WHAT THE TASK REQUIRES:
Below are several entries. Transcribe exactly those lines that fall from the one with "(layerselection 0x00010fc_ffffffff)" through the one with "(hpglpenspeed 20)", end lines included.

TASK INPUT:
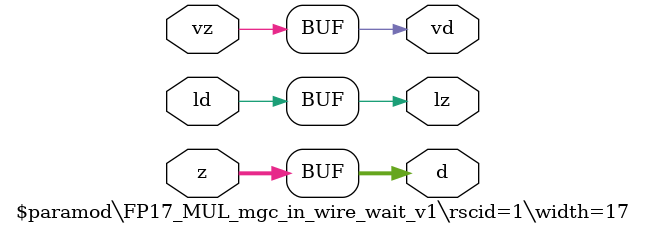
<source format=v>
module \$paramod\FP17_MUL_mgc_in_wire_wait_v1\rscid=1\width=17 (ld, vd, d, lz, vz, z);
  (* src = "./vmod/vlibs/HLS_fp17_mul.v:14" *)
  output [16:0] d;
  (* src = "./vmod/vlibs/HLS_fp17_mul.v:12" *)
  input ld;
  (* src = "./vmod/vlibs/HLS_fp17_mul.v:15" *)
  output lz;
  (* src = "./vmod/vlibs/HLS_fp17_mul.v:13" *)
  output vd;
  (* src = "./vmod/vlibs/HLS_fp17_mul.v:16" *)
  input vz;
  (* src = "./vmod/vlibs/HLS_fp17_mul.v:17" *)
  input [16:0] z;
  assign d = z;
  assign lz = ld;
  assign vd = vz;
endmodule

</source>
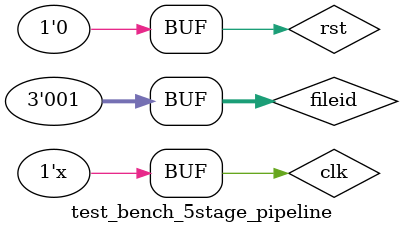
<source format=v>
`timescale 1ns / 1ps


module test_bench_5stage_pipeline;

	// Inputs
	reg clk;
	reg rst;
	reg [2:0] fileid;

	// Outputs
	wire [31:0] PCOUT;
	wire [31:0] INST;
	wire [31:0] rdata1;
	wire [31:0] rdata2;
	wire [31:0] aluout;
	wire zero;
	wire [4:0] waddrMux;
	wire [31:0] wdataMux;
	wire [31:0] read_data_DM;
	wire [31:0] rdata1_ID_EXE;
	wire [31:0] rdata2_ID_EXE;
	wire [31:0] rdata2_imm_ID_EXE;
	wire [31:0] imm_ID_EXE;
	wire [4:0] waddr_out_ID_EXE;
	wire alusrc_ID_EXE;
	wire [2:0] aluop_ID_EXE;
	wire wen_ID_EXE;
	wire memtoreg_ID_EXE;
	wire memwrite_ID_EXE;
	wire branch_ID_EXE;
	wire memread_ID_EXE;
	wire regdst_ID_EXE;
	wire [31:0] PCIN_ID_EXE;
	wire [31:0] rdata2_EX_MEM;
	wire [31:0] alu_result_EX_MEM;
	wire [4:0] waddr_out_EX_MEM;
	wire memwrite_EX_MEM;
	wire memread_EX_MEM;
	wire memtoreg_EX_MEM;
	wire wen_EX_MEM;
	wire [31:0] alu_result_MEM_WB;
	wire [4:0] waddr_out_MEM_WB;
	wire memtoreg_EX_WB;
	wire WriteEn_MEM_WB;

	// Instantiate the Unit Under Test (UUT)
	pipelined_regfile_4stage uut (
		.clk(clk), 
		.rst(rst), 
		.fileid(fileid), 
		.PCOUT(PCOUT), 
		.INST(INST), 
		.rdata1(rdata1), 
		.rdata2(rdata2), 
		.aluout(aluout), 
		.zero(zero), 
		.waddrMux(waddrMux), 
		.wdataMux(wdataMux), 
		.read_data_DM(read_data_DM), 
		.rdata1_ID_EXE(rdata1_ID_EXE), 
		.rdata2_ID_EXE(rdata2_ID_EXE), 
		.rdata2_imm_ID_EXE(rdata2_imm_ID_EXE), 
		.imm_ID_EXE(imm_ID_EXE), 
		.waddr_out_ID_EXE(waddr_out_ID_EXE), 
		.alusrc_ID_EXE(alusrc_ID_EXE), 
		.aluop_ID_EXE(aluop_ID_EXE), 
		.wen_ID_EXE(wen_ID_EXE), 
		.memtoreg_ID_EXE(memtoreg_ID_EXE), 
		.memwrite_ID_EXE(memwrite_ID_EXE), 
		.branch_ID_EXE(branch_ID_EXE), 
		.memread_ID_EXE(memread_ID_EXE), 
		.regdst_ID_EXE(regdst_ID_EXE), 
		.PCIN_ID_EXE(PCIN_ID_EXE), 
		.rdata2_EX_MEM(rdata2_EX_MEM), 
		.alu_result_EX_MEM(alu_result_EX_MEM), 
		.waddr_out_EX_MEM(waddr_out_EX_MEM), 
		.memwrite_EX_MEM(memwrite_EX_MEM), 
		.memread_EX_MEM(memread_EX_MEM), 
		.memtoreg_EX_MEM(memtoreg_EX_MEM), 
		.wen_EX_MEM(wen_EX_MEM), 
		.alu_result_MEM_WB(alu_result_MEM_WB), 
		.waddr_out_MEM_WB(waddr_out_MEM_WB), 
		.memtoreg_EX_WB(memtoreg_EX_WB), 
		.WriteEn_MEM_WB(WriteEn_MEM_WB)
	);
always #15 clk = ~clk;
	initial begin
		// Initialize Inputs
		clk = 0;
		rst = 0;
		fileid = 3'b1;


		// Wait 100 ns for global reset to finish
		#100;
        
		// Add stimulus here

			#25 rst =1;
			#25 rst=0;
	end
      
endmodule


</source>
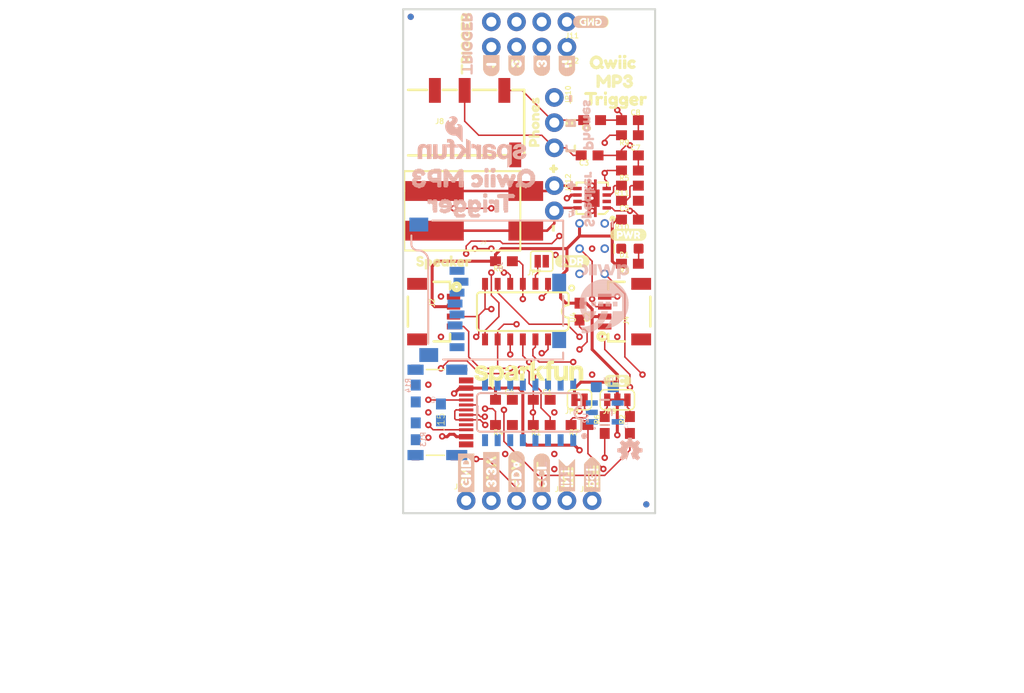
<source format=kicad_pcb>
(kicad_pcb (version 20211014) (generator pcbnew)

  (general
    (thickness 1.6)
  )

  (paper "A4")
  (layers
    (0 "F.Cu" signal)
    (1 "In1.Cu" signal)
    (2 "In2.Cu" signal)
    (31 "B.Cu" signal)
    (32 "B.Adhes" user "B.Adhesive")
    (33 "F.Adhes" user "F.Adhesive")
    (34 "B.Paste" user)
    (35 "F.Paste" user)
    (36 "B.SilkS" user "B.Silkscreen")
    (37 "F.SilkS" user "F.Silkscreen")
    (38 "B.Mask" user)
    (39 "F.Mask" user)
    (40 "Dwgs.User" user "User.Drawings")
    (41 "Cmts.User" user "User.Comments")
    (42 "Eco1.User" user "User.Eco1")
    (43 "Eco2.User" user "User.Eco2")
    (44 "Edge.Cuts" user)
    (45 "Margin" user)
    (46 "B.CrtYd" user "B.Courtyard")
    (47 "F.CrtYd" user "F.Courtyard")
    (48 "B.Fab" user)
    (49 "F.Fab" user)
    (50 "User.1" user)
    (51 "User.2" user)
    (52 "User.3" user)
    (53 "User.4" user)
    (54 "User.5" user)
    (55 "User.6" user)
    (56 "User.7" user)
    (57 "User.8" user)
    (58 "User.9" user)
  )

  (setup
    (pad_to_mask_clearance 0)
    (pcbplotparams
      (layerselection 0x00010fc_ffffffff)
      (disableapertmacros false)
      (usegerberextensions false)
      (usegerberattributes true)
      (usegerberadvancedattributes true)
      (creategerberjobfile true)
      (svguseinch false)
      (svgprecision 6)
      (excludeedgelayer true)
      (plotframeref false)
      (viasonmask false)
      (mode 1)
      (useauxorigin false)
      (hpglpennumber 1)
      (hpglpenspeed 20)
      (hpglpendiameter 15.000000)
      (dxfpolygonmode true)
      (dxfimperialunits true)
      (dxfusepcbnewfont true)
      (psnegative false)
      (psa4output false)
      (plotreference true)
      (plotvalue true)
      (plotinvisibletext false)
      (sketchpadsonfab false)
      (subtractmaskfromsilk false)
      (outputformat 1)
      (mirror false)
      (drillshape 1)
      (scaleselection 1)
      (outputdirectory "")
    )
  )

  (net 0 "")
  (net 1 "3.3V")
  (net 2 "GND")
  (net 3 "SCL")
  (net 4 "SDA")
  (net 5 "~{INT}")
  (net 6 "N$3")
  (net 7 "SCL_PU1")
  (net 8 "SDA_PU1")
  (net 9 "ADR")
  (net 10 "TRIGGER4")
  (net 11 "~{RST}")
  (net 12 "SD_CMD")
  (net 13 "SD_CLK")
  (net 14 "SD_DAT")
  (net 15 "OUT+")
  (net 16 "OUT-")
  (net 17 "~{SDN}")
  (net 18 "IN-AMP")
  (net 19 "IN+AMP")
  (net 20 "N$8")
  (net 21 "N$9")
  (net 22 "5V")
  (net 23 "D-")
  (net 24 "D+")
  (net 25 "PLAYING")
  (net 26 "MP3-TXO")
  (net 27 "MP3-RXI")
  (net 28 "VCCIO")
  (net 29 "ADKEY")
  (net 30 "VOUTR")
  (net 31 "VOUTL")
  (net 32 "N$5")
  (net 33 "TRIGGER1")
  (net 34 "TRIGGER2")
  (net 35 "AC-L")
  (net 36 "AC-R")
  (net 37 "TRIGGER3")
  (net 38 "N$1")
  (net 39 "N$2")
  (net 40 "N$4")

  (footprint "boardEagle:SPEAKER1" (layer "F.Cu") (at 136.1821 105.0036))

  (footprint "boardEagle:1X01_NO_SILK" (layer "F.Cu") (at 152.3111 129.1336))

  (footprint "boardEagle:#6" (layer "F.Cu") (at 150.6601 103.2256 90))

  (footprint "boardEagle:PHONES0" (layer "F.Cu") (at 149.0091 94.5896 90))

  (footprint "boardEagle:1_1" (layer "F.Cu") (at 144.6911 86.4616 90))

  (footprint "boardEagle:SMT-JUMPER_2_NO_SILK" (layer "F.Cu") (at 149.7711 105.0036 180))

  (footprint "boardEagle:0603" (layer "F.Cu") (at 153.5811 110.0836 -90))

  (footprint "boardEagle:INT#-[_" (layer "F.Cu") (at 152.3111 128.8796 90))

  (footprint "boardEagle:STAND-OFF" (layer "F.Cu") (at 158.6611 82.1436))

  (footprint "boardEagle:0603" (layer "F.Cu") (at 158.6611 121.5136 90))

  (footprint "boardEagle:1X04_NO_SILK" (layer "F.Cu") (at 142.1511 129.1336))

  (footprint "boardEagle:I_SUPER2_C-()-03" (layer "F.Cu") (at 155.9941 117.0686))

  (footprint "boardEagle:1X02_NO_SILK" (layer "F.Cu") (at 151.0411 97.3836 -90))

  (footprint "boardEagle:AUDIO_JACK_3.5MM_TRRS_SMD_RA" (layer "F.Cu") (at 135.8011 91.0336))

  (footprint "boardEagle:MP31" (layer "F.Cu") (at 154.0891 86.8426))

  (footprint "boardEagle:MICRO-FIDUCIAL" (layer "F.Cu") (at 136.5631 80.3656))

  (footprint "boardEagle:SMT-JUMPER_2_NC_TRACE_SILK" (layer "F.Cu") (at 153.5811 118.9736 180))

  (footprint "boardEagle:STAND-OFF" (layer "F.Cu") (at 158.6611 127.8636))

  (footprint "boardEagle:0603" (layer "F.Cu")
    (tedit 0) (tstamp 52cbb00d-d3eb-48f6-82b9-dbeb50f0e083)
    (at 158.6611 100.812
... [1448393 chars truncated]
</source>
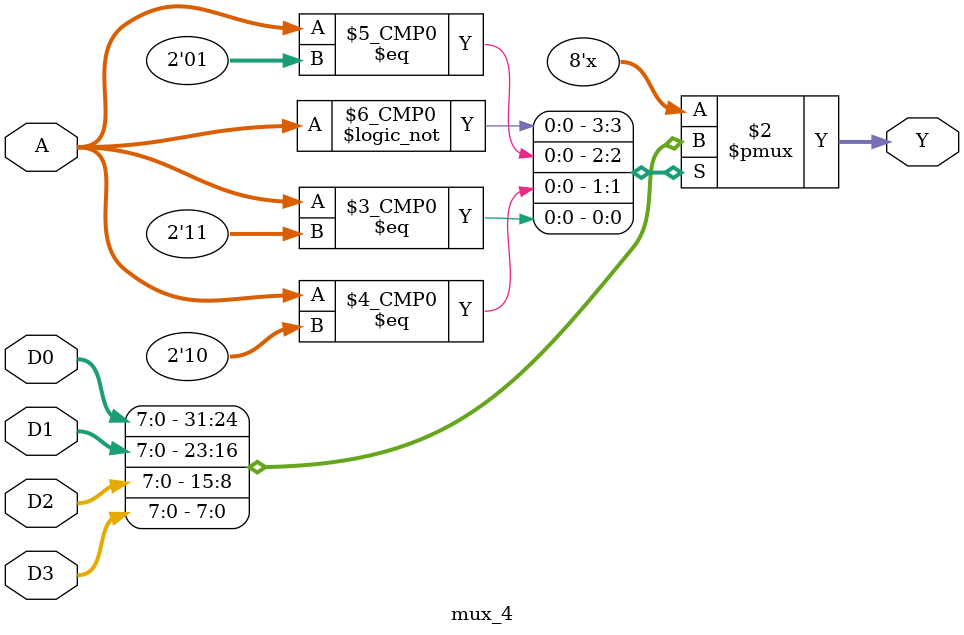
<source format=v>
module mux_4 (A, D0, D1, D2, D3, Y);
    input wire [1:0] A;
    input wire [7:0] D0, D1, D2, D3;
    
    output reg [7:0] Y;
    always @(*) begin
        case (A)
            2'b00: Y = D0;
            2'b01: Y = D1;
            2'b10: Y = D2;
            2'b11: Y = D3;
            default: Y = 8'b0;
        endcase
    end
endmodule
</source>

WRITTEN ANSWER:
      (layerselection 0x00010fc_ffffffff)
      (disableapertmacros false)
      (usegerberextensions false)
      (usegerberattributes true)
      (usegerberadvancedattributes true)
      (creategerberjobfile true)
      (svguseinch false)
      (svgprecision 6)
      (excludeedgelayer true)
      (plotframeref false)
      (viasonmask false)
      (mode 1)
      (useauxorigin false)
      (hpglpennumber 1)
      (hpglpenspeed 20)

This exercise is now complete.